Instructions to follow
Each line of the data must be given back verbatim, with pictures removed.

Dataset content
____________

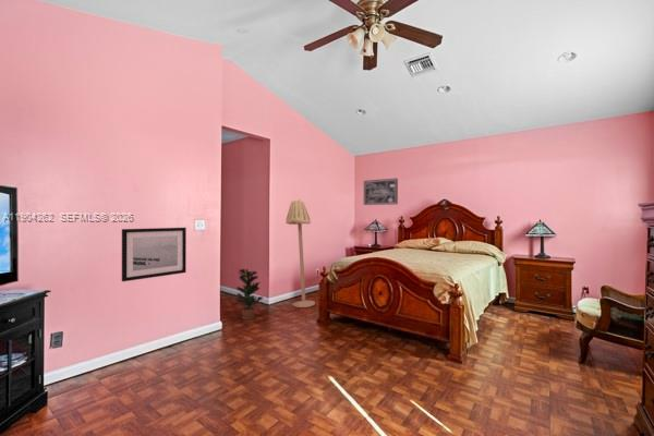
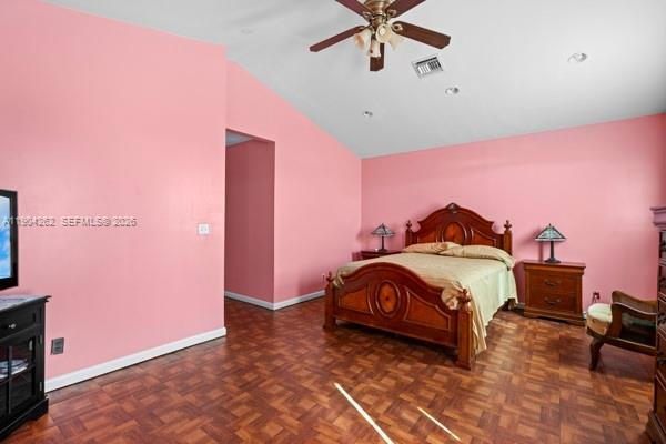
- floor lamp [284,198,316,308]
- wall art [121,227,187,282]
- wall art [363,178,399,206]
- potted plant [234,268,264,320]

____________

Finished exercise
- floor lamp [284,198,316,308]
- wall art [121,227,187,282]
- wall art [363,178,399,206]
- potted plant [234,268,264,320]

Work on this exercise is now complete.